Regional train systems must be designed to take subways, trams, and buses into consideration. Almost 30 projects lay ahead for Lille Metropole, all based on a few principles: support economic and urban development, ease access to the urban core from outside, and connection between outskirt areas so that no one is left behind by the LEZ. In total, including studies and long-term projects, between €1.8 billion and €2.5 billion will be invested.
By 2025 the earliest, five new tramway lines will be operational to connect popular districts with subway stations; in addition, high-level service buses will be deployed to connect areas on the outskirts to each other. For the busiest lines, trams and buses with the capacity to transport a larger number of travellers will be provided and/or frequencies for a potentially smoother accession in the LEZ will have risen. Moreover, cross-border lines will be reinforced in readability and frequencies and new connections added.
In the long term, the interconnection between urban networks and regional railways will be completed to reduce traffic in the main Lille station. To do so, nine multimodal hubs and park-and-ride facilities will be built near to railway stations, which are the doorways to urban centres.
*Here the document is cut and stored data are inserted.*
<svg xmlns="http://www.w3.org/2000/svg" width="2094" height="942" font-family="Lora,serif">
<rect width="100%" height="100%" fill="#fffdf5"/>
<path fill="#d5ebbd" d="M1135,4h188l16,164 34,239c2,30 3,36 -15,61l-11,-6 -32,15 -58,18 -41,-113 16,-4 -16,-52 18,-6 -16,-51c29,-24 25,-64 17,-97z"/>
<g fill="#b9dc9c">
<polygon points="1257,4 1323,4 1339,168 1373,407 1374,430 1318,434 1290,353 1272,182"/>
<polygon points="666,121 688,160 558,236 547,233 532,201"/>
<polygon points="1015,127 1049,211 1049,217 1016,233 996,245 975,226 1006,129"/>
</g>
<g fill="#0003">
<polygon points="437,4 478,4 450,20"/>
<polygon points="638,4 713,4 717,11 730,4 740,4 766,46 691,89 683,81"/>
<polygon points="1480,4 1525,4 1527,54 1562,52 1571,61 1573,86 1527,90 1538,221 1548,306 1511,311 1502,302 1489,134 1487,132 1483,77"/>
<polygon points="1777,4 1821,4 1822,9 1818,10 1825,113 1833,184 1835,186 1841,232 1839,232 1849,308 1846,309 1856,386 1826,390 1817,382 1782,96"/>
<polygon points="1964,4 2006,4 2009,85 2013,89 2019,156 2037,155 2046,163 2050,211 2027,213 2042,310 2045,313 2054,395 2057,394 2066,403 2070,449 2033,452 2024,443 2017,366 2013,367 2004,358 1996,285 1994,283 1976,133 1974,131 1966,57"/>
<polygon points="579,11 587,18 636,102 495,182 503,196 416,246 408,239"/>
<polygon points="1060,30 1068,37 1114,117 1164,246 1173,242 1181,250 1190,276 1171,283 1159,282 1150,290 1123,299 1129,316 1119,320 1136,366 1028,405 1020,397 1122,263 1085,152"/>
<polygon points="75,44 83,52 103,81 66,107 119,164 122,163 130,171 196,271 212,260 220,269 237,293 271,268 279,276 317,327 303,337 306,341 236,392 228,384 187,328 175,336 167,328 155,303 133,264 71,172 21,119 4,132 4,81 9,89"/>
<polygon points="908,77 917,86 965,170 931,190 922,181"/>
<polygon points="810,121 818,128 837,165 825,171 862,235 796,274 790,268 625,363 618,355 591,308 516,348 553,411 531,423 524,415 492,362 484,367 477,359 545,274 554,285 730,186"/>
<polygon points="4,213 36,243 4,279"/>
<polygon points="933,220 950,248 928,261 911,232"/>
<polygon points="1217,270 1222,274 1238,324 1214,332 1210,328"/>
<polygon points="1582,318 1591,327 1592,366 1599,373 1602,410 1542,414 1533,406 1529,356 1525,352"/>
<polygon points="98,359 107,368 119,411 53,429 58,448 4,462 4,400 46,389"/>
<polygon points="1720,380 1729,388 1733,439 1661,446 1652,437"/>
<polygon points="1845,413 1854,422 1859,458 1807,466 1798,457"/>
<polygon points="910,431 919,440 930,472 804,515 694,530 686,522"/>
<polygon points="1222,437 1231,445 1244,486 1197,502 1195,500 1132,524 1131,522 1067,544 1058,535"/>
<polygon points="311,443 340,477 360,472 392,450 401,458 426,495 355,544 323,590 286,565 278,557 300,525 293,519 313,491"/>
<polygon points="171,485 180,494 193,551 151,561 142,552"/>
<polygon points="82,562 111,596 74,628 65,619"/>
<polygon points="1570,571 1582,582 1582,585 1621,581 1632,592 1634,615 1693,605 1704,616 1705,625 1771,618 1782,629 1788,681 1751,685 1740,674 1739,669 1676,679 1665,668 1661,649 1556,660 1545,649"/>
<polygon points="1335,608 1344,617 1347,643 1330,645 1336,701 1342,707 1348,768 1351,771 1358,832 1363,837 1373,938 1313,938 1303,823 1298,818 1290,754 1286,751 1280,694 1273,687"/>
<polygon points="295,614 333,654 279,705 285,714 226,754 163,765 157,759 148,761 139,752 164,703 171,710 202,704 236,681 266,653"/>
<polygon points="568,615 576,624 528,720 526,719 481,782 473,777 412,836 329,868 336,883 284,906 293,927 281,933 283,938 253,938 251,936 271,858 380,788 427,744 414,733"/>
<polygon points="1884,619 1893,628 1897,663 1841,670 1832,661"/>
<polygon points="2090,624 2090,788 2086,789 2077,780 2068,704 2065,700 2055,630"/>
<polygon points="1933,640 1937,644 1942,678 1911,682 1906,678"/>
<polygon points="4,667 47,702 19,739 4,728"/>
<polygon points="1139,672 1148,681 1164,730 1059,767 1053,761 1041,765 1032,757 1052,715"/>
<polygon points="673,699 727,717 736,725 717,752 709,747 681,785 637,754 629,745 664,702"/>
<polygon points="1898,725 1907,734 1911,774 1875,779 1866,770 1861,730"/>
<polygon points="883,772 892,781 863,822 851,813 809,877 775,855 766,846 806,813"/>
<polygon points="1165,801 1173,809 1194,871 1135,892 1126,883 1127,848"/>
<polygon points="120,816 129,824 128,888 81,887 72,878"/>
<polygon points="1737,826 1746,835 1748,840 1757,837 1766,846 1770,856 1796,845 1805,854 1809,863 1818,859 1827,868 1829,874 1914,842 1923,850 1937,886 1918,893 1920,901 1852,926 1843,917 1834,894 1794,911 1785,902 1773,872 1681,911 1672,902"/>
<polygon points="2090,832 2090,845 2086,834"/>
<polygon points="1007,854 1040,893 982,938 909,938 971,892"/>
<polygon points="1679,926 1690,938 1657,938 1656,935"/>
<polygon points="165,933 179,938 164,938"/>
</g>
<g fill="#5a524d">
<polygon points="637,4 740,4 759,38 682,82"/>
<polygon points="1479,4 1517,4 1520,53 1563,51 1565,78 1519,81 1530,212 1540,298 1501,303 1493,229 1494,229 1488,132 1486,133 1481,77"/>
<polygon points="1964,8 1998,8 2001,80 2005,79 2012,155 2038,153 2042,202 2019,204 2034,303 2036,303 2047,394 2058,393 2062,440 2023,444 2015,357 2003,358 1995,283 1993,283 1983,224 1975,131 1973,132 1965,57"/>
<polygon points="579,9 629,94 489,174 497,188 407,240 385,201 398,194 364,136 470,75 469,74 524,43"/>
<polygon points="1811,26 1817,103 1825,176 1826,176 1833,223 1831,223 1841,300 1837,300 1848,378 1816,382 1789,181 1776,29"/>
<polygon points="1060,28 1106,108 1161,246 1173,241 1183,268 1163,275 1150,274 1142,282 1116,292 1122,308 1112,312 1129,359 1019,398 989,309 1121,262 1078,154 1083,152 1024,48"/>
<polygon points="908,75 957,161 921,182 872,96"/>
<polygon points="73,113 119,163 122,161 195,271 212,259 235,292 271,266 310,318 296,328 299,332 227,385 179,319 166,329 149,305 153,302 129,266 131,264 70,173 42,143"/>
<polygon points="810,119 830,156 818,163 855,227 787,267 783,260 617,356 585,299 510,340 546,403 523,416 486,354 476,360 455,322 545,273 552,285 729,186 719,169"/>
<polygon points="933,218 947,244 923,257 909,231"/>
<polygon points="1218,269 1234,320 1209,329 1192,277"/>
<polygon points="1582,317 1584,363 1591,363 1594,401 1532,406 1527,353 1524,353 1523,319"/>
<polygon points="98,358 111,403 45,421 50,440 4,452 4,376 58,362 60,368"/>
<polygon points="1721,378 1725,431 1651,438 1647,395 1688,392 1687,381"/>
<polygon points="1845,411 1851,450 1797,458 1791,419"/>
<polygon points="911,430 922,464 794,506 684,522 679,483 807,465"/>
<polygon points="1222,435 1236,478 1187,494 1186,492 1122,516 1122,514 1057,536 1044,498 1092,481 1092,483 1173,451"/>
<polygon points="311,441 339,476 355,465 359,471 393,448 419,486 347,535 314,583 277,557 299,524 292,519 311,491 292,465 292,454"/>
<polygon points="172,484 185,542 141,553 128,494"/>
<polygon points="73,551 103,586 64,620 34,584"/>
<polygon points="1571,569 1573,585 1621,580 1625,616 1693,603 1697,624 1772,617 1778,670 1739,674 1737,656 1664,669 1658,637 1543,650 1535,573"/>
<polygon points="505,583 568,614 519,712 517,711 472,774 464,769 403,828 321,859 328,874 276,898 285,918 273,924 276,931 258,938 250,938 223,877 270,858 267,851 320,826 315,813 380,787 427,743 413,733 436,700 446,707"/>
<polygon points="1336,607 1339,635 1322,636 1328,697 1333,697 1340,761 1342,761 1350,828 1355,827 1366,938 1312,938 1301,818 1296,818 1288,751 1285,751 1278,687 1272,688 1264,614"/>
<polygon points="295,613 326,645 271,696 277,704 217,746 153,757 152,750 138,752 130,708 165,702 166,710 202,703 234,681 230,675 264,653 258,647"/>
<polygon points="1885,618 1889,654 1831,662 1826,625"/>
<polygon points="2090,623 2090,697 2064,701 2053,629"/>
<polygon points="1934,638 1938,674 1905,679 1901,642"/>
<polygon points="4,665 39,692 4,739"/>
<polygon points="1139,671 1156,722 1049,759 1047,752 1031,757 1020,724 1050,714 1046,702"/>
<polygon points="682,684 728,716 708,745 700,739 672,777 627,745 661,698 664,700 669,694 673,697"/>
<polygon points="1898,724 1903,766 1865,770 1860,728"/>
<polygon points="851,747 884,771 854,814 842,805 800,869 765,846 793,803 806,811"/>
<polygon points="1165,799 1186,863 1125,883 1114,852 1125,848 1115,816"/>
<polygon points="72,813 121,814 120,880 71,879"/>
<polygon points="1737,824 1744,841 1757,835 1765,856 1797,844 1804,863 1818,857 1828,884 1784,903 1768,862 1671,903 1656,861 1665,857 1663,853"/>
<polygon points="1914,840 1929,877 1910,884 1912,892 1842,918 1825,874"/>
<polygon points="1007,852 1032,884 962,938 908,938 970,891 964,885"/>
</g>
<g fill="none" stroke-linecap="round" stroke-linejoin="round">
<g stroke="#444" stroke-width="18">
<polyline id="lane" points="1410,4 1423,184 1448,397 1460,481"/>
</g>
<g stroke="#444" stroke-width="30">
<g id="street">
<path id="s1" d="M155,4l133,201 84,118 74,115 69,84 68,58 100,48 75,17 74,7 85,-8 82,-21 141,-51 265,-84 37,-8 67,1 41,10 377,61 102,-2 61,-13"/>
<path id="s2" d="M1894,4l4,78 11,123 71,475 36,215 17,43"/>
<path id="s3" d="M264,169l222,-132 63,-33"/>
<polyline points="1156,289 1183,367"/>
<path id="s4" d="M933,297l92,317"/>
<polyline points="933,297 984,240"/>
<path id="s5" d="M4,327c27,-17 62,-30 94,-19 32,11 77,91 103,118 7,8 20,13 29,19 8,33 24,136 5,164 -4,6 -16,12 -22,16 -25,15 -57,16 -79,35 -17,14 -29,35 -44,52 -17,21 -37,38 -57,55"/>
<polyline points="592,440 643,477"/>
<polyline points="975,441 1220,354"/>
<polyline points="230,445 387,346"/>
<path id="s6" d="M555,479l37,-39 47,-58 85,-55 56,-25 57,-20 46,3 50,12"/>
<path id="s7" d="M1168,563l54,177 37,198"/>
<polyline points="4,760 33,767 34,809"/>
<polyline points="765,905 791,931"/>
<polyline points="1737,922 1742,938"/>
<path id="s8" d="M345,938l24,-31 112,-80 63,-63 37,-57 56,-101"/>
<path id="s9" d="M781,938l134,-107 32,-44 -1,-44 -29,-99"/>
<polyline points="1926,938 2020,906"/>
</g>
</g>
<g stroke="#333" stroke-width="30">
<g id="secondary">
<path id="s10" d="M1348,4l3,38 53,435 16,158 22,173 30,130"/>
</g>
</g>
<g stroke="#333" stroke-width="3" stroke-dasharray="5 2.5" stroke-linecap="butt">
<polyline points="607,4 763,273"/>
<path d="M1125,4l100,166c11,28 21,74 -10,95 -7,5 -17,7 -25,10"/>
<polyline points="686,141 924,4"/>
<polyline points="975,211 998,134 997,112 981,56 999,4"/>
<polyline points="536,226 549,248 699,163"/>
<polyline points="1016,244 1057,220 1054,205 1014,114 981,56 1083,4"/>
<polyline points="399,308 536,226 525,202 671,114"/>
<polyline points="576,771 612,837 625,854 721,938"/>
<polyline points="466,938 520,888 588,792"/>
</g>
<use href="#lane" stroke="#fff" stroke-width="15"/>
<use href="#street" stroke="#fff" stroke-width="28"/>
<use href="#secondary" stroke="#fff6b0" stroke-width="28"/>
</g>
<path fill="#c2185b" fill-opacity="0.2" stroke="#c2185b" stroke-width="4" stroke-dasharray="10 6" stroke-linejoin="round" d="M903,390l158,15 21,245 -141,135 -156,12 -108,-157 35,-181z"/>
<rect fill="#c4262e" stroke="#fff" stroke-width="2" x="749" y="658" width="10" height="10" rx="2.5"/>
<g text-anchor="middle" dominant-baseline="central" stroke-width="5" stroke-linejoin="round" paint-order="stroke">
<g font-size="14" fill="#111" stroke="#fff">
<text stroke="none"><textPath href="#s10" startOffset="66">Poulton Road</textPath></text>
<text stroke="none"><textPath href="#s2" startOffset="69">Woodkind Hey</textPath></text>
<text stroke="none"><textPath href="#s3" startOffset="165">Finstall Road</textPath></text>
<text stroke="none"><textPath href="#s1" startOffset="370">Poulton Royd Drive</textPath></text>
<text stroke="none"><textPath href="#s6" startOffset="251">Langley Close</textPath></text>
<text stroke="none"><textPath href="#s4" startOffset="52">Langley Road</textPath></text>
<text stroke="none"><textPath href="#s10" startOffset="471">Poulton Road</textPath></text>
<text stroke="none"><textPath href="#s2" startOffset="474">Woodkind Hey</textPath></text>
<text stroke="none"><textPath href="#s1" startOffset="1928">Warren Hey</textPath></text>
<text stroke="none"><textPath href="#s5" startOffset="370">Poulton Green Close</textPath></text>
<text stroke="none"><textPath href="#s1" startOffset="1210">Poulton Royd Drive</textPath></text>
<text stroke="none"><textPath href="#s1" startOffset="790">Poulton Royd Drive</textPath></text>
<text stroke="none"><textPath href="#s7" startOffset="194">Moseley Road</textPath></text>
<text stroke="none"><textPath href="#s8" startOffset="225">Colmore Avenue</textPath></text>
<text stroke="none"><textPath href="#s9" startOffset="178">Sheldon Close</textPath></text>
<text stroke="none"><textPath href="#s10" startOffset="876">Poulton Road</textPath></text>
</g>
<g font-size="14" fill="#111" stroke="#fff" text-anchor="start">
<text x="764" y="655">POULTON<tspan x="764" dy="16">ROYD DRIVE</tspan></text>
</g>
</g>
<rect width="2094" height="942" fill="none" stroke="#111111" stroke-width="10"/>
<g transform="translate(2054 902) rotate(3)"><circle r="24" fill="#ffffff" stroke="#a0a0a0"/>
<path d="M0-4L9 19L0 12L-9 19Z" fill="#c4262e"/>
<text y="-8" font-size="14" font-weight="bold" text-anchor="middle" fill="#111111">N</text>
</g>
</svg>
New railway stations, especially in the south of Lille, will blossom. The existing subway line to the South will be extended to reach out to the most peripheral areas. The railway system will also participate in the connection between suburban areas with “diametralization” of some lines. Automatic and connected transport is already being implemented and will be set-up on some sections in urban areas.
SEEKING SYNERGIES AND COMPLEMENTARITIES
These two new significant urban measures, the LEZ and the investment plan for structural collective transport are integrating a larger, coherent set of initiatives for a better and cleaner urban environment. Car owners willing to change for a cleaner car are already supported, under certain conditions, by the French States, and this was an important consideration in voting for the LEZ. Lille Metropole is also engaged to reflect on how to assist car users affected by these changes toward shifting transport modes.
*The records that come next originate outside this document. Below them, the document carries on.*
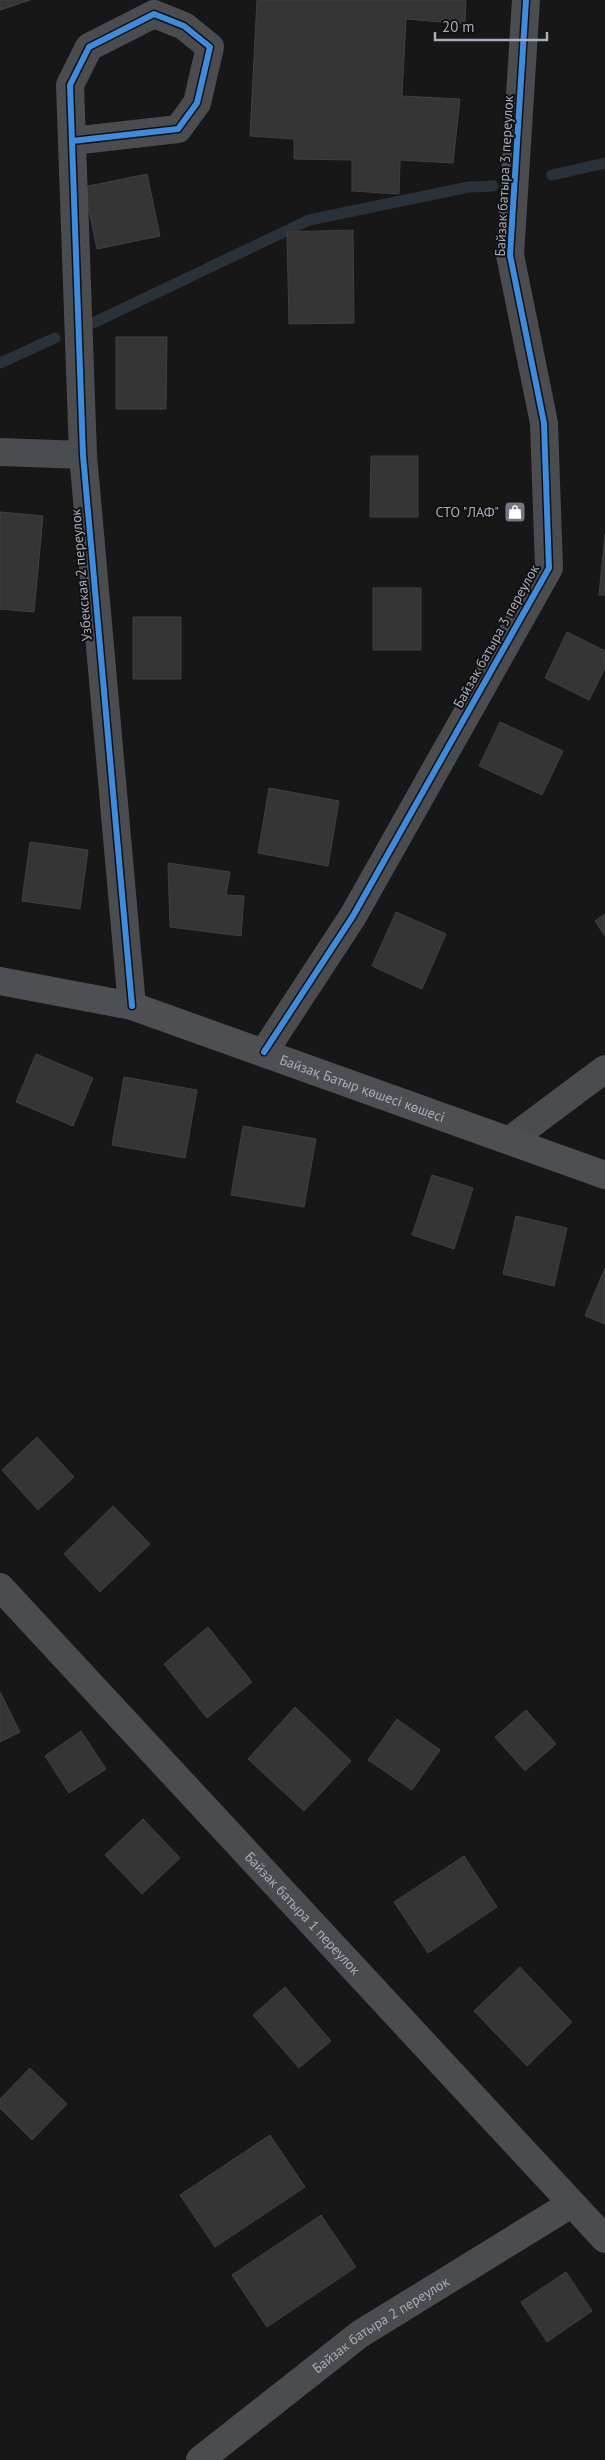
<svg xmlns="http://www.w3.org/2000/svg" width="605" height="2460" font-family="'PT Sans',sans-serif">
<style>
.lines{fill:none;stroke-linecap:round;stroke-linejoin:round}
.stream{stroke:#2a3239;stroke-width:11}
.building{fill:#353536;stroke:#3f4043}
.minor{stroke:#4b4c50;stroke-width:28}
.major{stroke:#4d4f52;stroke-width:28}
.cycleway-casing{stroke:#111113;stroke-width:9}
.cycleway{stroke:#408adc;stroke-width:6}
.labels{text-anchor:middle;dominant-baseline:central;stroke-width:4;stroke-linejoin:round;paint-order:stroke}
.street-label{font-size:14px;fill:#a8adb8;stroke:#111113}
.poi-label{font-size:14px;fill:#a8adb8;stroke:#111113;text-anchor:end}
</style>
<rect width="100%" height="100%" fill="#171717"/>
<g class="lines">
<!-- stream -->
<path class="stream" d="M 552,175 L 605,163
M 93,323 L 309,220 L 469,187 L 493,186
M 0,363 L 55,338"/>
</g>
<!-- building -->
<path class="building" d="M 0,0 L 30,0 L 0,10 Z
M 257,0 L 466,0 L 465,24 L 406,19 L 402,96 L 460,99 L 453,163 L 400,160 L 399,194 L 352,191 L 352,160 L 294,159 L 294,139 L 250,136 Z
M 147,174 L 160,236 L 97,249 L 84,187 Z
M 353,230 L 354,323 L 289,324 L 287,232 Z
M 116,337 L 167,337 L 166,409 L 116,409 Z
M 371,456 L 418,456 L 418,517 L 370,517 Z
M 0,512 L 43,516 L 34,612 L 0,609 Z
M 605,534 L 605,595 L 599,595 Z
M 373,588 L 421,588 L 421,650 L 373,650 Z
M 133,617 L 181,617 L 181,679 L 133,679 Z
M 567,632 L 605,651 L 605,668 L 589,700 L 545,678 Z
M 500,722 L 563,751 L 542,795 L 479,766 Z
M 269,788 L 339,801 L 328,866 L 258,853 Z
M 30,842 L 88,850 L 80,909 L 22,901 Z
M 168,863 L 230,872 L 226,895 L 244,896 L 241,936 L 170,927 Z
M 396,912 L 446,934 L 422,989 L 372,966 Z
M 605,914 L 605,936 L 595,921 Z
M 36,1054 L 93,1078 L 73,1126 L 16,1102 Z
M 124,1077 L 197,1090 L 185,1158 L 112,1145 Z
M 243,1126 L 316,1139 L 304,1207 L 231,1195 Z
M 432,1175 L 473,1188 L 454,1249 L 412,1235 Z
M 516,1216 L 567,1228 L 554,1286 L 503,1274 Z
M 605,1268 L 605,1324 L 585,1316 Z
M 37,1437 L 74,1477 L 38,1510 L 2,1470 Z
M 113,1506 L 150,1544 L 100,1592 L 64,1554 Z
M 208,1627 L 252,1682 L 207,1718 L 164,1664 Z
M 0,1692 L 20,1732 L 0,1742 Z
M 295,1707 L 351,1761 L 304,1811 L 248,1759 Z
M 526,1710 L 556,1744 L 525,1771 L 495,1737 Z
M 397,1719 L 440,1750 L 412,1790 L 368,1760 Z
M 81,1731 L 106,1769 L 69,1793 L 45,1756 Z
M 143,1819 L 180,1858 L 142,1894 L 105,1855 Z
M 464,1856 L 497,1907 L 428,1953 L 394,1902 Z
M 520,1967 L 572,2022 L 527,2066 L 474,2011 Z
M 285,1987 L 331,2041 L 299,2068 L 253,2015 Z
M 30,2068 L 67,2104 L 32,2140 L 0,2108 L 0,2099 Z
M 270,2135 L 305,2187 L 215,2247 L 180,2195 Z
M 321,2215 L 356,2267 L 267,2327 L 232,2275 Z
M 566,2272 L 592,2311 L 547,2342 L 521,2302 Z"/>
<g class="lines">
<!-- minor -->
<g class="minor">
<path d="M 72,141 L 178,129 L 197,103 L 210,47 L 184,26 L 154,14 L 89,47 L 70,85 L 83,455 L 132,1006"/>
<path d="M 0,452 L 83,455"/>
<path d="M 264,1052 L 353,916 L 549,568 L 544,423 L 510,255 L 526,0"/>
<path d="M 510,1140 L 605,1069"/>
<path id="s1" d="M 0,1587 L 605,2239"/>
<path id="s2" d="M 200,2460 L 360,2334 L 571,2204"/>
</g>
<!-- major -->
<path class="major" id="s3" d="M 0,981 L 132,1006 L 605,1175"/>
<!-- cycleway casing -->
<g class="cycleway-casing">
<path id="cycleway" d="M 72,141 L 178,129 L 197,103 L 210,47 L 184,26 L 154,14 L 89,47 L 70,85 L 83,455 L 132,1006
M 264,1052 L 353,916 L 549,568 L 544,423 L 510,255 L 526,0"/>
</g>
<!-- cycleway -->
<use href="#cycleway" class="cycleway"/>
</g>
<!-- icons -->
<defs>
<g id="shop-square" transform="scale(1.125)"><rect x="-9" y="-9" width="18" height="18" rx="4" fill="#757880" stroke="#111113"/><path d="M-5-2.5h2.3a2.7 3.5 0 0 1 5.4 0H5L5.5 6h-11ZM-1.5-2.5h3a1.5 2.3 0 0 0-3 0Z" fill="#fff"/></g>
</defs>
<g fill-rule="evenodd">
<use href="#shop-square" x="515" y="512"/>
</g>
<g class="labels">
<!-- street labels -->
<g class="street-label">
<text transform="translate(504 176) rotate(-87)">Байзак батыра 3 переулок</text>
<text transform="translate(81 575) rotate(-95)">Узбекская 2 переулок</text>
<text transform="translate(496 636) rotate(-61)">Байзак батыра 3 переулок</text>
<text stroke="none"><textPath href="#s3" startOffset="379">Байзақ Батыр қөшесі көшесі</textPath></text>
<text stroke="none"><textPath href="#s1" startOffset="445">Байзак батыра 1 переулок</textPath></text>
<text stroke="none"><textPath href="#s2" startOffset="226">Байзак батыра 2 переулок</textPath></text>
</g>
<!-- poi labels -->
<g class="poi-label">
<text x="499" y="512">СТО "ЛАФ"</text>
</g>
</g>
<!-- scale -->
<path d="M435 32v8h112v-8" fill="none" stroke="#a8adb8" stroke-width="2.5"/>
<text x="442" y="32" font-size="15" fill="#a8adb8" stroke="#111113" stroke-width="4" paint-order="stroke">20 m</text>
</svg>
These decisions on mobility and infrastructures projects will contribute to the improvement of air quality in the context of a broader environmental health policy whose action plan was also voted on in June 2019, as well as in connection with the development of the PCAET, the revision of the Urban Travel Plan initiated, etc. LEZ and infrastructural projects are far from the only contributors to improving the quality of the air in the territory. It is necessary to combine actions in multiple domains. The LEZ and investment plan are concrete example of a long-term strategy launch in 2018 for a healthier environment, the Sustainable Energy and Climate Action Plan (SECAP). The “Plan santé environnement” - voted in 2018, pushed for more coherent urban policies anticipating negative externalities at a cross-sectoral level. These cross-silos methods allow coherence and avoid overlapping, contradictory measures.
Public health must be supported through prevention and promotion on which Lille Metropole can have an impact rather than measures taking in reaction outside of Lille Metropole’s competences.
MANY SOLUTIONS, ONE METHOD
Challenges facing urban mobility are many, but there are plenty of solutions for each issue. It is widely agreed that one solution will not answer all challenges. Plans discussed in this case study are one possibility out of many different approaches. However, the method must remain on the same lines: a strong coherence between all solutions selected by a consultative process and implemented through close cooperation between all concerned public and private actors. Large financial investments are part of the solution, we must face it. However, big money is nothing without big minds: public strategies to shift travellers, commuters and transporters’ behaviours, like LEZ and smarter public transportation, are another essential part of the puzzle. Both must be considered together to ensure clean, but also socially inclusive, mobility for tomorrow.